Compute the minimum spanning tree for G'.
"Expand" the minimum spanning tree by the following procedure: for every edge d in the minimum spanning tree, take the corresponding path in graph G and add all vertices (including endpoints) on the path to the result set V' and all edges in the path to the result set E'.
This algorithm is easy to trip up to give suboptimal solutions. Example case: equilateral triangle where there are vertices at the corners, in midpoints of sides and in the middle of the triangle, and edges along the sides and from the corners to the middle of the triangle. To cover the corners it's enough to pick the single middle point of the triangle, but this algorithm might choose the sides. Nonetheless, if the graph is dense, it should work OK.

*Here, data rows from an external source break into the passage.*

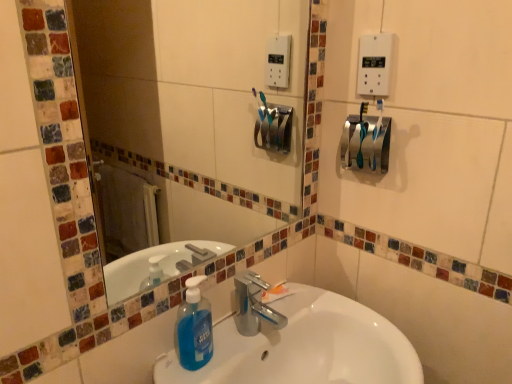
Question: Is white plastic light switch at upper right oriented away from glass mosaic mirror at upper center?

Choices:
 (A) yes
 (B) no

Answer: (B)

Question: Considering the relative positions of white plastic light switch at upper right and glass mosaic mirror at upper center in the image provided, is white plastic light switch at upper right in front of glass mosaic mirror at upper center?

Choices:
 (A) yes
 (B) no

Answer: (B)

Question: Is white plastic light switch at upper right touching glass mosaic mirror at upper center?

Choices:
 (A) yes
 (B) no

Answer: (B)

Question: Can you confirm if white plastic light switch at upper right is bigger than glass mosaic mirror at upper center?

Choices:
 (A) yes
 (B) no

Answer: (B)

Question: Can we say white plastic light switch at upper right lies outside glass mosaic mirror at upper center?

Choices:
 (A) yes
 (B) no

Answer: (A)

Question: From their relative heights in the image, would you say satin silver towel bar at upper right is taller or shorter than white plastic light switch at upper right?

Choices:
 (A) tall
 (B) short

Answer: (B)

Question: Considering the positions of satin silver towel bar at upper right and white plastic light switch at upper right in the image, is satin silver towel bar at upper right bigger or smaller than white plastic light switch at upper right?

Choices:
 (A) big
 (B) small

Answer: (A)

Question: In terms of width, does satin silver towel bar at upper right look wider or thinner when compared to white plastic light switch at upper right?

Choices:
 (A) wide
 (B) thin

Answer: (A)

Question: From a real-world perspective, is satin silver towel bar at upper right positioned above or below white plastic light switch at upper right?

Choices:
 (A) below
 (B) above

Answer: (A)

Question: Looking at the image, does satin silver towel bar at upper right seem bigger or smaller compared to blue translucent liquid soap at center?

Choices:
 (A) big
 (B) small

Answer: (A)

Question: Would you say satin silver towel bar at upper right is inside or outside blue translucent liquid soap at center?

Choices:
 (A) inside
 (B) outside

Answer: (B)

Question: In the image, is satin silver towel bar at upper right positioned in front of or behind blue translucent liquid soap at center?

Choices:
 (A) behind
 (B) front

Answer: (A)

Question: From the image's perspective, is satin silver towel bar at upper right above or below blue translucent liquid soap at center?

Choices:
 (A) below
 (B) above

Answer: (B)

Question: Considering their positions, is blue translucent liquid soap at center located in front of or behind glass mosaic mirror at upper center?

Choices:
 (A) behind
 (B) front

Answer: (A)

Question: Is blue translucent liquid soap at center wider or thinner than glass mosaic mirror at upper center?

Choices:
 (A) thin
 (B) wide

Answer: (B)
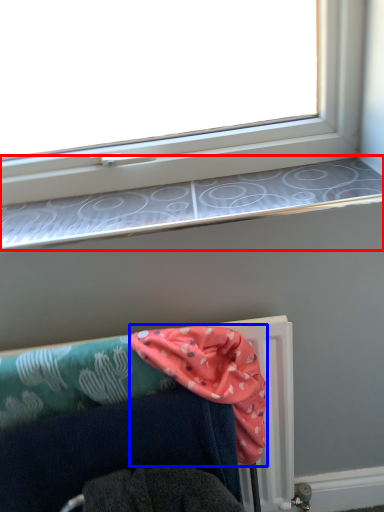
Question: Which object appears closest to the camera in this image, window sill (highlighted by a red box) or scarf (highlighted by a blue box)?

Choices:
 (A) window sill
 (B) scarf

Answer: (B)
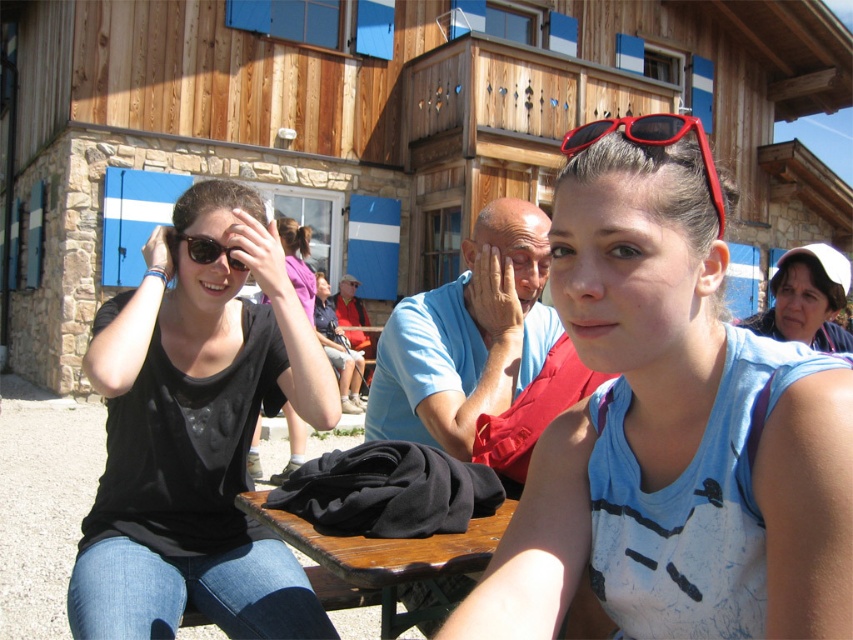
Does black matte shirt at left have a lesser width compared to wooden picnic table at center?

No, black matte shirt at left is not thinner than wooden picnic table at center.

Which of these two, black matte shirt at left or wooden picnic table at center, stands shorter?

Standing shorter between the two is wooden picnic table at center.

Which is behind, point (109, 438) or point (467, 541)?

The point (109, 438) is more distant.

I want to click on black matte shirt at left, so click(196, 435).

Is black matte shirt at left above matte black sunglasses at upper left?

No, black matte shirt at left is not above matte black sunglasses at upper left.

Measure the distance between black matte shirt at left and camera.

black matte shirt at left and camera are 1.93 meters apart.

Locate an element on the screen. The image size is (853, 640). black matte shirt at left is located at coordinates (196, 435).

The width and height of the screenshot is (853, 640). What are the coordinates of `blue cotton tank top at center` in the screenshot? It's located at (670, 428).

How much distance is there between blue cotton tank top at center and matte white hat at upper right?

blue cotton tank top at center and matte white hat at upper right are 2.43 meters apart from each other.

Is point (453, 627) less distant than point (766, 316)?

Yes, it is.

Where is `blue cotton tank top at center`? This screenshot has height=640, width=853. blue cotton tank top at center is located at coordinates (670, 428).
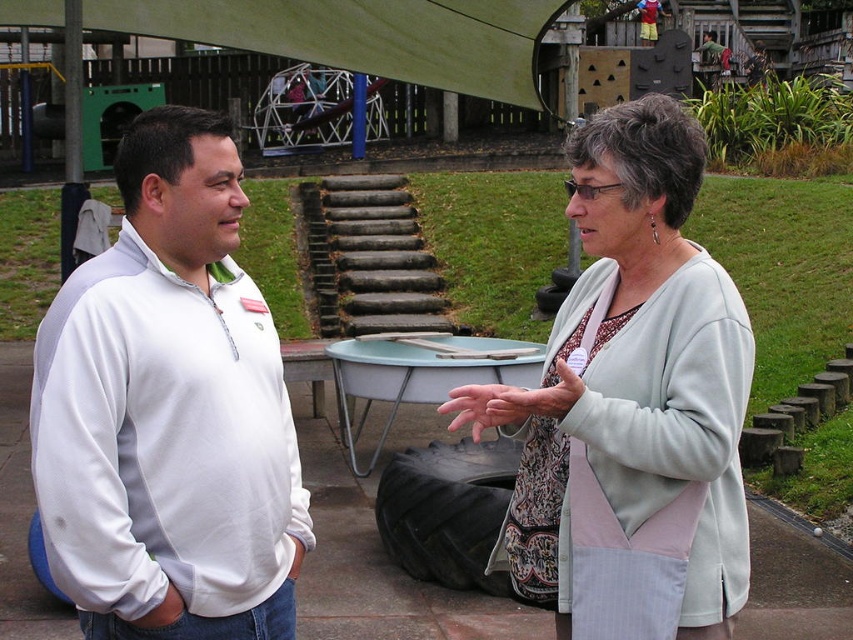
Question: Among these objects, which one is nearest to the camera?

Choices:
 (A) light gray cardigan at center
 (B) white fabric shirt at left

Answer: (B)

Question: Can you confirm if white fabric shirt at left is smaller than light gray cardigan at center?

Choices:
 (A) no
 (B) yes

Answer: (B)

Question: Estimate the real-world distances between objects in this image. Which object is farther from the light gray cardigan at center?

Choices:
 (A) green wood canopy at upper center
 (B) white fabric shirt at left

Answer: (A)

Question: Does white fabric shirt at left appear on the right side of green wood canopy at upper center?

Choices:
 (A) yes
 (B) no

Answer: (A)

Question: Which point is farther to the camera?

Choices:
 (A) (440, 65)
 (B) (543, 604)

Answer: (A)

Question: Does light gray cardigan at center have a larger size compared to green wood canopy at upper center?

Choices:
 (A) no
 (B) yes

Answer: (A)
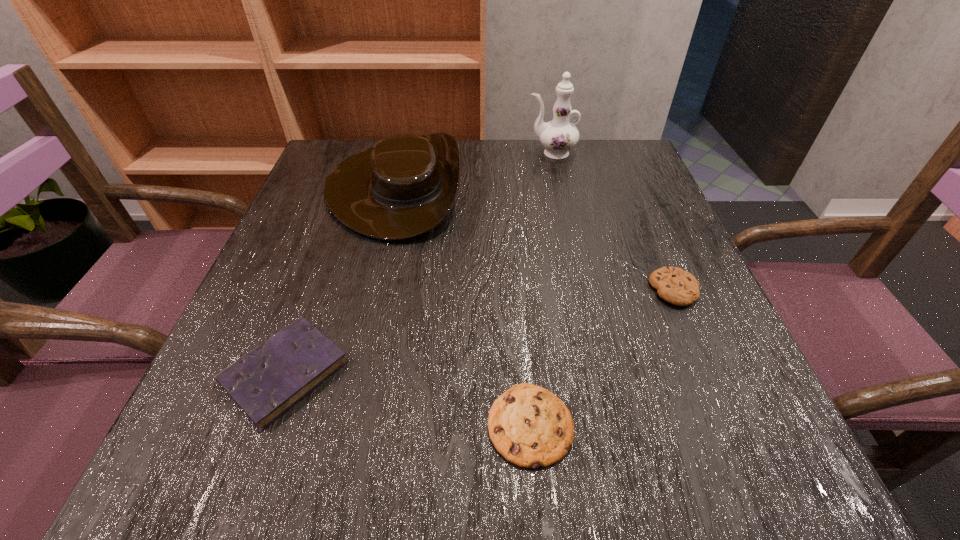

The easiest solutions will be the following:
a) based on mst:
- initially, all nodes of V are in V'
- build a minimum spanning tree of the graph G(V,E) - call it T.
- loop: for every leaf v in T that is not in N, delete v from V'.
- repeat loop until all leaves in T are in N.
b) another solution is the following - based on shortest paths tree.
- pick any node in N, call it v, let v be a root of a tree T = {v}.
- remove v from N.
loop:
1) select the shortest path from any node in T and any node in N. the shortest path p: {v, ... , u} where v is in T and u is in N.
2) every node in p is added to V'.
3) every node in p and in N is deleted from N.
--- repeat loop until N is empty.
At the beginning of the algorithm: compute all shortest paths in G using any known efficient algorithm.
Personally, I used this algorithm in one of my papers, but it is more suitable for distributed enviroments.
Let N be the set of nodes that we need to interconnect. We want to build a minimum connected dominating set of the graph G, and we want to give priority for nodes in N.
We give each node u a unique identifier id(u). We let w(u) = 0 if u is in N, otherwise w(1).
We create pair (w(u), id(u)) for each node u.
each node u builds a multiset relay node. That is, a set M(u) of 1-hop neigbhors such that each 2-hop neighbor is a neighbor to at least one node in M(u). [the minimum M(u), the better is the solution].
u is in V' if and only if:
u has the smallest pair (w(u), id(u)) among all its neighbors.
or u is selected in the M(v), where v is a 1-hop neighbor of u with the smallest (w(u),id(u)).
-- the trick when you execute this algorithm in a centralized manner is to be efficient in computing 2-hop neighbors. The best I could get from O(n^3) is to O(n^2.37) by matrix multiplication.
-- I really wish to know what is the approximation ration of this last solution.
I like this reference for heuristics of steiner tree:
The Steiner tree problem, Hwang Frank ; Richards Dana 1955- Winter Pawel 1952
You could try to do the following:
Creating a minimal vertex-cover for the desired nodes N.
Collapse these, possibly unconnected, sub-graphs into "large" nodes. That is, for each sub-graph, remove it from the graph, and replace it with a new node. Call this set of nodes N'.
Do a minimal vertex-cover of the nodes in N'.
"Unpack" the nodes in N'.
Not sure whether or not it gives you an approximation within some specific bound or so. You could perhaps even trick the algorithm to make some really stupid decisions.
As already pointed out, this is the Steiner tree problem in graphs. However, an important detail is that all edges should have weight 1. Because |V'| = |E'| + 1 for any Steiner tree (V',E'), this achieves exactly what you want.
For solving it, I would suggest the following Steiner tree solver (to be transparent: I am one of the developers):
https://scipjack.zib.de/
For graphs with a few thousand edges, you will usually get an optimal solution in less than 0.1 seconds.